Ana Belén Pereiro
LAQV, FCT NOVA
Ionic liquids: from Basics to Applications
Chaired by Luís Paulo Rebelo
Ionic liquids (ILs) have become recognized as greener media for engineering issues due to their properties, such as almost null volatility, tuneability, null flammability and recyclability. Nowadays, these compounds are being applied at industrial level by different companies e.g. Petronas, BASF, BP, Degussa and Linde industrial gases. One of the most attractive characteristics of ILs is that their physicochemical properties can be fine-tuned through the careful selection of cations and anions leading to the desired properties for each application. An emerging research field of interest in the ILs area is the increment of their tuneability. In this sense, new scientific branches of the ILs field were explored.
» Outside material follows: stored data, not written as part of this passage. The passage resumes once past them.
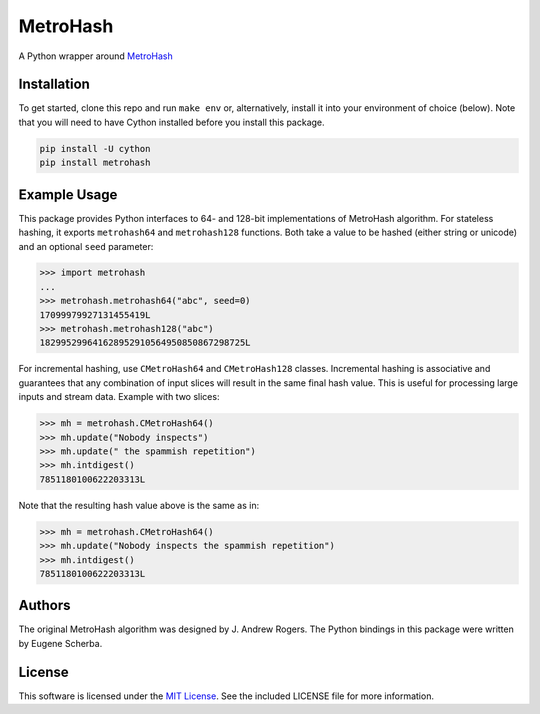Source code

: MetroHash
=========

A Python wrapper around `MetroHash <https://github.com/jandrewrogers/MetroHash>`__

.. image:: https://img.shields.io/pypi/v/metrohash.svg
    :target: https://pypi.python.org/pypi/metrohash
    :alt: Latest Version

.. image:: https://img.shields.io/pypi/dm/metrohash.svg
    :target: https://pypi.python.org/pypi/metrohash
    :alt: Downloads

.. image:: https://travis-ci.org/escherba/python-metrohash.svg
    :target: https://travis-ci.org/escherba/python-metrohash
    :alt: Travis-CI Test Status


Installation
------------

To get started, clone this repo and run ``make env`` or, alternatively,
install it into your environment of choice (below). Note that you
will need to have Cython installed before you install this package.

.. code-block:: bash

    pip install -U cython
    pip install metrohash


Example Usage
-------------

This package provides Python interfaces to 64- and 128-bit implementations
of MetroHash algorithm. For stateless hashing, it exports ``metrohash64`` and
``metrohash128`` functions. Both take a value to be hashed (either string or unicode) and
an optional ``seed`` parameter:

.. code-block:: python

    >>> import metrohash
    ...
    >>> metrohash.metrohash64("abc", seed=0)
    17099979927131455419L
    >>> metrohash.metrohash128("abc")
    182995299641628952910564950850867298725L


For incremental hashing, use ``CMetroHash64`` and ``CMetroHash128`` classes.
Incremental hashing is associative and guarantees that any combination of
input slices will result in the same final hash value. This is useful for
processing large inputs and stream data. Example with two slices:

.. code-block:: python

    >>> mh = metrohash.CMetroHash64()
    >>> mh.update("Nobody inspects")
    >>> mh.update(" the spammish repetition")
    >>> mh.intdigest()
    7851180100622203313L

Note that the resulting hash value above is the same as in:

.. code-block:: python

    >>> mh = metrohash.CMetroHash64()
    >>> mh.update("Nobody inspects the spammish repetition")
    >>> mh.intdigest()
    7851180100622203313L

Authors
-------
The original MetroHash algorithm was designed by J. Andrew Rogers. The Python bindings in this package were written by Eugene Scherba.

License
-------
This software is licensed under the `MIT License
<http://www.opensource.org/licenses/mit-license>`_.
See the included LICENSE file for more information.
Firstly, the significant increase of the coulombic character of ILs through the solubilisation of simple inorganic salts in their milieu was tackled. This simple and inexpensive way to increase the ionicity of an IL was achieved, while preserving the liquid nature of the new ionic media. A new class of ionic liquids, High Ionicity Ionic Liquids (HIILs), emerges because the media is purely ionic and liquid. These new HIILs represent a new promising class of neoteric, “green” engineering liquids for separating processes.
On the other hand, ILs are regarded as nano-segregated fluids, with a polar network permeated by non-polar domains. It is, thus, expected that fluorinated alkyl chains could also control the formation of fluorous nanodomains and may induce the formation of three nanosegregated domains, polar, non-polar and fluorous. Fluorinated Ionic Liquids (FILs) were developed and characterized, and the formation of these three nanosegregated domains was demonstrated. The obtained results clearly show that FILs can be used as “three in one” solvents, increasing the solubilisation power. Playing with the Van der Waals, coulombic and hydrogen bonding interactions and the size of the fluorous domain will allow the development of solvents designed for each specific application.